Big desert crossings mean big fuel capacities. Where long range tank setups can accomodate the majority of your fuel needs, sometimes you will need to tack on a few jerry cans to stretch your range a little more. You’ll need a funnel as well, and we recommend the Mr Funnel Fuel Filter.
The Anne Beadell Highway needs a 4X4 with some good range to complete comfortably, with around 780 clicks of desert driving in between refills (Coober Pedy to Ilkurlka). You’ll cover more ground if you visit the diversions that you come across (like the light aircraft wreck and the totems), and you do want a little bit of extra, just in case.

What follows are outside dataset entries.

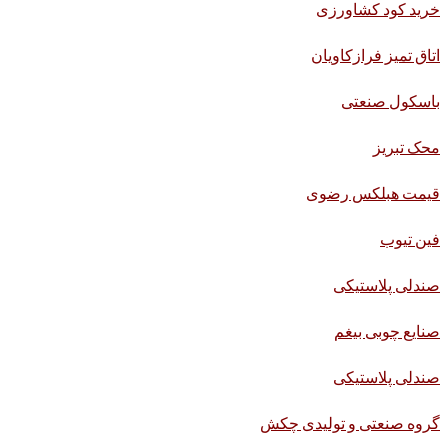
خرید کود کشاورزی
اتاق تمیز فرازکاویان
باسکول صنعتی
محک تبریز
قیمت هبلکس رضوی
فین تیوب
صندلی پلاستیکی
صنایع چوبی بیغم
صندلی پلاستیکی
گروه صنعتی و تولیدی چکش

For our journey, we ended up carrying an extra eight jerrycans between the two Patrols. Two fit onto the camper trailer, and the other six ended up going on the roof racks. Although it’s not an ideal place to store your jerry cans, having them securely strapped down didn’t cause any troubles throughout the trip.
For safety’s sake, we were emptying jerrycans into our tanks as often as possible, to get the fuel off the roof and improve our centre of gravity. Topping up diesel fuel in the desert via jerrycans can be a bit of a sordid affair, so anything to make it easier is a bonus.
We took the ‘Mr Fuel Funnel Filter’ with us on this trip, along with a traditional funnel as well. Having that extra barrier of filtration is never a bad idea, especially when we were in the middle of millions of square kilometres of red sand at the time.
What we didn’t realise though, is that the setup of the filter makes emptying the jerry can a much, much faster experience. Pouring the fuel into the funnel made for a ‘swirling effect’, which allowed the fuel to be despatched at a much faster rate than the normal funnel. With the top part of the filter still open to air, the funnel does not ‘gasp’ for breath and slow down the rate of fuel going in.
At one stage the Mr Funnel was misplaced, so we tried out the normal funnel (that had a bit of gauze as a filter). After about five minutes, and more than half to still get through, a decision was made to turn the cars inside out, to find the filter. Am I glad we did, it made the whole process much speedier, with extra filtration to boot.
The filter is also designed to save the last 100ml or so of fuel in the bottom of the funnel. The theory is that the swirling action with force larger particles down and to the outside of the funnel, below the filter and ultimately not into your fuel system. Very smart.
One small problem was that we had a small bit of fuel leaking between the funnel and the hose, which made the hand holding the funnel a bit greasy after use. I just got into the habit of giving my hands a good wash afterwards with a bit of soap. This filter gets a huge thumbs up from us, and will be part of every future expedition that involves jerry cans.